FICHE QUESTION
13ème législature
Question N° : 3581  de  M.   Ayrault Jean-Marc ( Socialiste, radical, citoyen et divers gauche - Loire-Atlantique ) QG
Ministère interrogé :  Premier ministre
Ministère attributaire :  Premier ministre
Question publiée au JO le :  26/10/2011  page : 
Réponse publiée au JO le :  26/10/2011  page :  6617
Rubrique :  finances publiques
Tête d'analyse :  déficits publics
Analyse :  réduction. perspectives
DEBAT :

SITUATION ÉCONOMIQUE ET FINANCIÈRE

M. le président. La parole est à M. Jean-Marc Ayrault, pour le groupe socialiste, radical, citoyen et .divers gauche
M. Jean-Marc Ayrault. Monsieur le Premier ministre, vous avez reçu, hier, les présidents des groupes parlementaires entre deux sommets européens qui se tiennent à trois jours d'intervalle. Preuve s'il en fallait une de la gravité de la crise que nous traversons. Nous ne nions pas votre volonté de maîtriser la crise de la dette (" Tout de même ! " sur plusieurs bancs du groupe UMP) et de préserver l'euro de la tourmente.
◆ ◆ ◆ ◆
## Consigne
Veuillez extraire la fiche question ci-dessus dans son intégralité, à l'identique et sans rien omettre.

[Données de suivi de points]
◆ ◆ ◆ ◆
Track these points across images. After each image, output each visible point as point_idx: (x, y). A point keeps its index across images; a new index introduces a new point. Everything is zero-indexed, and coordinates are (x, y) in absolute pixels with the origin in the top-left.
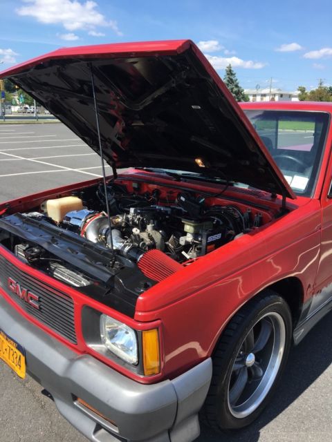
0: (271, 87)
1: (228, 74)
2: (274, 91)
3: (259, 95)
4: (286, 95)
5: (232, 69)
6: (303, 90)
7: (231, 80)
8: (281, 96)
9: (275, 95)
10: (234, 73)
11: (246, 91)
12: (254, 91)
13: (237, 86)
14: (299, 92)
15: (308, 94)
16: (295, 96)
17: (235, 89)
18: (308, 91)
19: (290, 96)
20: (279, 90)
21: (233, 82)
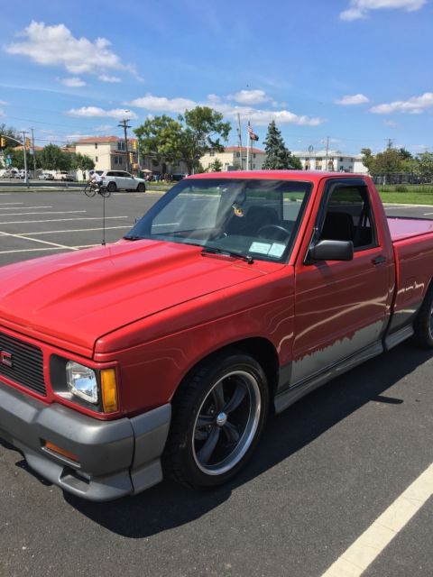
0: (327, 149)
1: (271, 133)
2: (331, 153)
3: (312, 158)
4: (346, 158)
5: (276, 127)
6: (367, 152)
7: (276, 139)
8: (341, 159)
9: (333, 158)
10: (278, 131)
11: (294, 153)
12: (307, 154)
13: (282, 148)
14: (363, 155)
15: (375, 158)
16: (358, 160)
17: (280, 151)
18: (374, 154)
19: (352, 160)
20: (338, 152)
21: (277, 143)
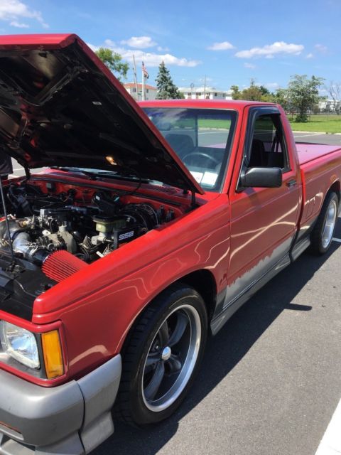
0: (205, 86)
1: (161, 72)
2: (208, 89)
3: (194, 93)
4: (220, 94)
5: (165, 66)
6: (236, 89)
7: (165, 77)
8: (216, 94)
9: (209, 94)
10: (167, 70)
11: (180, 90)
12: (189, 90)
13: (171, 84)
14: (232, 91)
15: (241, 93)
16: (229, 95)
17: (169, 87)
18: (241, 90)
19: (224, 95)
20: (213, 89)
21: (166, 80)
◆ ◆ ◆ ◆
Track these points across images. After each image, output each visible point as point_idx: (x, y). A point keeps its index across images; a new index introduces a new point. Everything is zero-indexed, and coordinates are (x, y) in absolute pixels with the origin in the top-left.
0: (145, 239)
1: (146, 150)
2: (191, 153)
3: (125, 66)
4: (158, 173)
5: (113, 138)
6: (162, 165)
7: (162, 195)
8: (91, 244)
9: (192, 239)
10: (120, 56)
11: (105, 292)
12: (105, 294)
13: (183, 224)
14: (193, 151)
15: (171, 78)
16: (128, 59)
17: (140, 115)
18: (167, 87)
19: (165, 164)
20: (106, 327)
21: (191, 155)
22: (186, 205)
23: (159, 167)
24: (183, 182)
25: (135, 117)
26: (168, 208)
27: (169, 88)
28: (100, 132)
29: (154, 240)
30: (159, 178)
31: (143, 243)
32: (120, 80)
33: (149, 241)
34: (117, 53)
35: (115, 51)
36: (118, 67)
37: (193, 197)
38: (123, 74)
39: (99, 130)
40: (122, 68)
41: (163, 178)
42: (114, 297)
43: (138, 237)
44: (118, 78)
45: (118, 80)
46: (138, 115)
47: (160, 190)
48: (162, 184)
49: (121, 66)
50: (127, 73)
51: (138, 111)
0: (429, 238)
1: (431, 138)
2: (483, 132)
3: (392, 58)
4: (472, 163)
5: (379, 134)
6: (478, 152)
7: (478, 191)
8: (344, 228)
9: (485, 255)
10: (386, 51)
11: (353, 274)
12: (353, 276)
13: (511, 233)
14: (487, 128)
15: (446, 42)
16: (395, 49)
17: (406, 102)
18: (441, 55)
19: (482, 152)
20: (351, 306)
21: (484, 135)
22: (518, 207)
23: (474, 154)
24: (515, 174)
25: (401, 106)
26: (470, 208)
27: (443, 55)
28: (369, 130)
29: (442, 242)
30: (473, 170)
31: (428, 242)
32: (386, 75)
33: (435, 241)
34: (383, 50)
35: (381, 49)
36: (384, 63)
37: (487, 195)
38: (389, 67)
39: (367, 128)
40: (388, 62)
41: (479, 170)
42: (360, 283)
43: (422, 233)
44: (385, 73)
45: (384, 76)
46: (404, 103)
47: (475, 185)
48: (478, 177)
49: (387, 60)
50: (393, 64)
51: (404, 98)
◆ ◆ ◆ ◆
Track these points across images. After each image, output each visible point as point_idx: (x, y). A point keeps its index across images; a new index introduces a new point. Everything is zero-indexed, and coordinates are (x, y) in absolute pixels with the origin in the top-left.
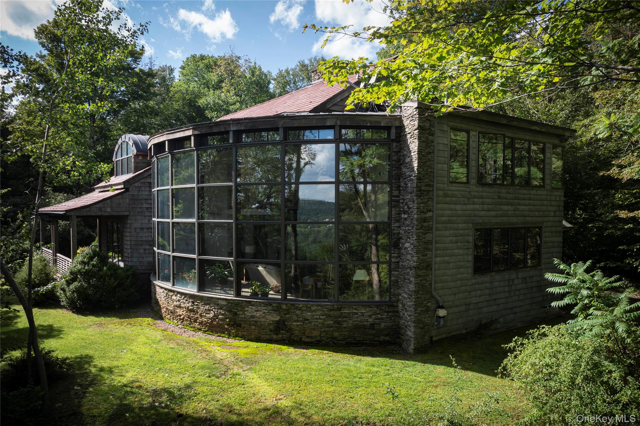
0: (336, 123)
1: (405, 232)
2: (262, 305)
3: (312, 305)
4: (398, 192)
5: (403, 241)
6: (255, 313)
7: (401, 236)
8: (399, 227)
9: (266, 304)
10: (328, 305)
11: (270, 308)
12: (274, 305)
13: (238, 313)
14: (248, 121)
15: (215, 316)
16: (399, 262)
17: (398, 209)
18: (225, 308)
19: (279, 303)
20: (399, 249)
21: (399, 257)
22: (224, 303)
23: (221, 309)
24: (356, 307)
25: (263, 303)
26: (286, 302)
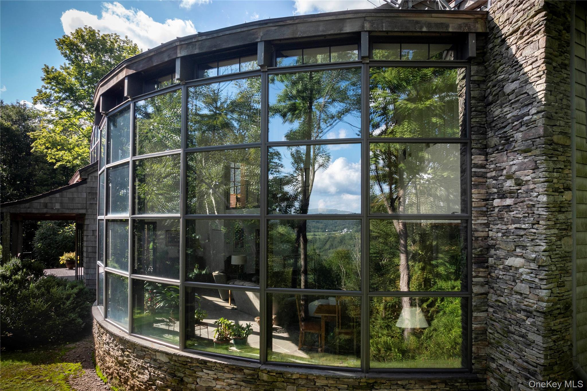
◆ ◆ ◆ ◆
## Réponse attendue
FICHE QUESTION
13ème législature
Question N° : 3581  de  M.   Ayrault Jean-Marc ( Socialiste, radical, citoyen et divers gauche - Loire-Atlantique ) QG
Ministère interrogé :  Premier ministre
Ministère attributaire :  Premier ministre
Question publiée au JO le :  26/10/2011  page : 
Réponse publiée au JO le :  26/10/2011  page :  6617
Rubrique :  finances publiques
Tête d'analyse :  déficits publics
Analyse :  réduction. perspectives
DEBAT :

SITUATION ÉCONOMIQUE ET FINANCIÈRE

M. le président. La parole est à M. Jean-Marc Ayrault, pour le groupe socialiste, radical, citoyen et .divers gauche
M. Jean-Marc Ayrault. Monsieur le Premier ministre, vous avez reçu, hier, les présidents des groupes parlementaires entre deux sommets européens qui se tiennent à trois jours d'intervalle. Preuve s'il en fallait une de la gravité de la crise que nous traversons. Nous ne nions pas votre volonté de maîtriser la crise de la dette (" Tout de même ! " sur plusieurs bancs du groupe UMP) et de préserver l'euro de la tourmente.